▶ [Stated task]:
Reproduce verbatim the lines of the records from the line with "picture [137, 98, 1142, 658]" to the line with "For every layout", including both of those lines, and nothing else.

start Dataset records

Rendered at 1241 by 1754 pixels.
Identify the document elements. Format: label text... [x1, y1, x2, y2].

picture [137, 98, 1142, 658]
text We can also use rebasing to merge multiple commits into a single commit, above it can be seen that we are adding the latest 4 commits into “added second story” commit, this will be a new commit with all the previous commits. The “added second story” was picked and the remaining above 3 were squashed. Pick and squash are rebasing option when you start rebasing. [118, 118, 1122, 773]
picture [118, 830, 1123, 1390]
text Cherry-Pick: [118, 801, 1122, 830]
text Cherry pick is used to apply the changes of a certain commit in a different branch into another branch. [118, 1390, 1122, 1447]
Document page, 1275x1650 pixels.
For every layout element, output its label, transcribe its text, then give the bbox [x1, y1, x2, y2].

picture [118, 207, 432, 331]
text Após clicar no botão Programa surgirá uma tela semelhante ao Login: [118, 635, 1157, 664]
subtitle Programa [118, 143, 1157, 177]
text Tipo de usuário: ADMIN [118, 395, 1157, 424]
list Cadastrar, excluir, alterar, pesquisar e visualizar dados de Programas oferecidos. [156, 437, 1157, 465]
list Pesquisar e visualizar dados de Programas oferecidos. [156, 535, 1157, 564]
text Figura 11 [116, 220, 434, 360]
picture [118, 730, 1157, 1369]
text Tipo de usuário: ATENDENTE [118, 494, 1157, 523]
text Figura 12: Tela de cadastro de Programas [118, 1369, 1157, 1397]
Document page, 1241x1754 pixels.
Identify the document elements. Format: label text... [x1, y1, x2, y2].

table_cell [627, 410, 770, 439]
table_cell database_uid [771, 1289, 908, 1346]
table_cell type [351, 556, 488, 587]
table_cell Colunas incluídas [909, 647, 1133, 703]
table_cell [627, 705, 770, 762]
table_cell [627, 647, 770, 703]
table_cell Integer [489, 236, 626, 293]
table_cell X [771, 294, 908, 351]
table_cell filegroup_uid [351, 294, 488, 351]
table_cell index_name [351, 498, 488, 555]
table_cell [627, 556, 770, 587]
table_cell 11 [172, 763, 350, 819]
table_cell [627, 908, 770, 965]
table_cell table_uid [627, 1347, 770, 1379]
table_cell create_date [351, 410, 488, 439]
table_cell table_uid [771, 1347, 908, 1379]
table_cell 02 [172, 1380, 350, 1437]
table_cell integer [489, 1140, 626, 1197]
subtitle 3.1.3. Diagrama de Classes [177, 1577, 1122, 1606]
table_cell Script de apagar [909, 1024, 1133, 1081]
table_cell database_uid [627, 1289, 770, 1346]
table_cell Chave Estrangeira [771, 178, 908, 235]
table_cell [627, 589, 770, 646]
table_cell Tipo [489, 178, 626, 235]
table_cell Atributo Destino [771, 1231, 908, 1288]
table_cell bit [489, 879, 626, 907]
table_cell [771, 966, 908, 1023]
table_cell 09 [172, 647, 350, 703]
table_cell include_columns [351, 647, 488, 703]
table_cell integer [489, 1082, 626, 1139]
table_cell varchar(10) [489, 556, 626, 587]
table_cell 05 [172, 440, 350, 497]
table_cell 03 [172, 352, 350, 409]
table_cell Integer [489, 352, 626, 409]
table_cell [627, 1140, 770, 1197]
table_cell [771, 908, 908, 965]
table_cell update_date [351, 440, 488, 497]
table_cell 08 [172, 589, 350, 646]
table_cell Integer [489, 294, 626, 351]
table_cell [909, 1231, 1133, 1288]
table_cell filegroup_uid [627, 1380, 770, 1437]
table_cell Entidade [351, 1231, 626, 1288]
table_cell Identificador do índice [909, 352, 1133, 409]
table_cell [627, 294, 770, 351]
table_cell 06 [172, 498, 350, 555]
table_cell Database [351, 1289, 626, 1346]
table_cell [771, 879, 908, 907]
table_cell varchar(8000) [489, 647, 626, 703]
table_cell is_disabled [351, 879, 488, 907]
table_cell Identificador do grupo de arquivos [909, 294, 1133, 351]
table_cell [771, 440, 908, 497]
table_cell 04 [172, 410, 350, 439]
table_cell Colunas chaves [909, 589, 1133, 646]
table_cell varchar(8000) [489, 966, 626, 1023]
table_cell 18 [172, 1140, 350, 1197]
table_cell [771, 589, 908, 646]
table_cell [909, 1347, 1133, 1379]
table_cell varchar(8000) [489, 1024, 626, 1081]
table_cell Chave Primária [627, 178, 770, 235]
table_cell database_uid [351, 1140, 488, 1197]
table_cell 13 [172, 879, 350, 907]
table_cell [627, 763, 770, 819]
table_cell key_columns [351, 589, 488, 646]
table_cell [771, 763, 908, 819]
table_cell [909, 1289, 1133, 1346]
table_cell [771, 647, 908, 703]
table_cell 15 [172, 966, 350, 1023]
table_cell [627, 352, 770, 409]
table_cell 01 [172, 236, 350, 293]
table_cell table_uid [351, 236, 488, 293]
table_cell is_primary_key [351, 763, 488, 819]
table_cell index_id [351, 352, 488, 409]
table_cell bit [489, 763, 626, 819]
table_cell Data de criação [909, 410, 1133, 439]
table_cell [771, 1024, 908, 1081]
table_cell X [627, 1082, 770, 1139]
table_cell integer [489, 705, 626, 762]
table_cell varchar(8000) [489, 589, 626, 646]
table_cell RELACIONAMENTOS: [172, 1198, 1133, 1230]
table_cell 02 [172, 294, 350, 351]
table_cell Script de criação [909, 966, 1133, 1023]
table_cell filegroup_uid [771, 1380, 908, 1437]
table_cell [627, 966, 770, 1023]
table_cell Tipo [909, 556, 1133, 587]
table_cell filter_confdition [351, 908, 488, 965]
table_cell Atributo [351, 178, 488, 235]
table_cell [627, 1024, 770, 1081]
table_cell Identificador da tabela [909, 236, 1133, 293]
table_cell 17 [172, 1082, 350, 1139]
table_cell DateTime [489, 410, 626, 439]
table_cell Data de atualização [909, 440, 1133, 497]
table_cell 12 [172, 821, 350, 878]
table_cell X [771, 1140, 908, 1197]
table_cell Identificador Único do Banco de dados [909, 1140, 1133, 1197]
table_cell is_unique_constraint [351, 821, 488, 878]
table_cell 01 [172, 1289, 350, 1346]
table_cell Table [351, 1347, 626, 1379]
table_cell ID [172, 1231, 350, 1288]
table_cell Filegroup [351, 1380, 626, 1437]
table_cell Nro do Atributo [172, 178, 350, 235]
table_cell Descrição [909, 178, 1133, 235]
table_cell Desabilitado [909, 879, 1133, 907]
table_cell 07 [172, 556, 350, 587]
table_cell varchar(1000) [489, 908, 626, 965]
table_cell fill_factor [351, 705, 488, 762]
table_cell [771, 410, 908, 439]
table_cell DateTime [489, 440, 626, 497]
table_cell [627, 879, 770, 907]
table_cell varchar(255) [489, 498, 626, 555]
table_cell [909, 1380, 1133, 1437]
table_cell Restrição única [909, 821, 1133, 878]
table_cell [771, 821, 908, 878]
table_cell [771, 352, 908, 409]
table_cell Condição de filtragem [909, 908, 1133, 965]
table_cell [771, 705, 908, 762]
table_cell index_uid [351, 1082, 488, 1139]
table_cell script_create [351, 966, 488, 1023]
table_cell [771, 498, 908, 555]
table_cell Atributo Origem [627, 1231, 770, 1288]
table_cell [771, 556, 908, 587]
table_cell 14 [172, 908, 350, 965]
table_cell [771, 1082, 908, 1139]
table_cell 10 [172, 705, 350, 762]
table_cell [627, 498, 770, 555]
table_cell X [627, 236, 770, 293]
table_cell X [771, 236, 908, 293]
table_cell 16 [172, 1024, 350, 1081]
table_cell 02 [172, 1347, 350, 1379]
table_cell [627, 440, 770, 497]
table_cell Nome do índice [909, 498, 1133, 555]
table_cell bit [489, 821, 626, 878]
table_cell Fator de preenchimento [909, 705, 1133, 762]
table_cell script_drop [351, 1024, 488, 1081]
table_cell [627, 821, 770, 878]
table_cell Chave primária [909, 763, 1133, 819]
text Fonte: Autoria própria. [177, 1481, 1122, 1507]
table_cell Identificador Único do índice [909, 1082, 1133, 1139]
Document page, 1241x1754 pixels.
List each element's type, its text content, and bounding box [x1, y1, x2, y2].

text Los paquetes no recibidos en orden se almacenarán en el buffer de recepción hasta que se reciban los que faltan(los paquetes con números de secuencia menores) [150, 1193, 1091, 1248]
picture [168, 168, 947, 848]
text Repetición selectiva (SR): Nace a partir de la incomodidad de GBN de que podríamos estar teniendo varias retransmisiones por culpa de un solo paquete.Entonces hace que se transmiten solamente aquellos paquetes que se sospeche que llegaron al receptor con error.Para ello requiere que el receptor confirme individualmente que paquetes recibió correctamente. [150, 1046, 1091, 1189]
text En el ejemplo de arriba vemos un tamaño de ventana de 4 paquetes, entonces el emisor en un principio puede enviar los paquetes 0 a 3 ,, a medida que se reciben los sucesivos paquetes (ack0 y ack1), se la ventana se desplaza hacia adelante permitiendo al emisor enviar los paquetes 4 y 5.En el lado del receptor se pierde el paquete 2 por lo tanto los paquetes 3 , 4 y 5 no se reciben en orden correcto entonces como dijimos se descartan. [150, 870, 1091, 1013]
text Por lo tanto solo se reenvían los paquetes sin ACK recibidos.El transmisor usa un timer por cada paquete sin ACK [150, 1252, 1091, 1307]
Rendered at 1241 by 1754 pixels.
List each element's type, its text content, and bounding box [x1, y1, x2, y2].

end Dataset records

▶ [Solution]:
picture [137, 98, 1142, 658]
text We can also use rebasing to merge multiple commits into a single commit, above it can be seen that we are adding the latest 4 commits into “added second story” commit, this will be a new commit with all the previous commits. The “added second story” was picked and the remaining above 3 were squashed. Pick and squash are rebasing option when you start rebasing. [118, 118, 1122, 773]
picture [118, 830, 1123, 1390]
text Cherry-Pick: [118, 801, 1122, 830]
text Cherry pick is used to apply the changes of a certain commit in a different branch into another branch. [118, 1390, 1122, 1447]
Document page, 1275x1650 pixels.
For every layout element, output its label, transcribe its text, then give the bbox [x1, y1, x2, y2].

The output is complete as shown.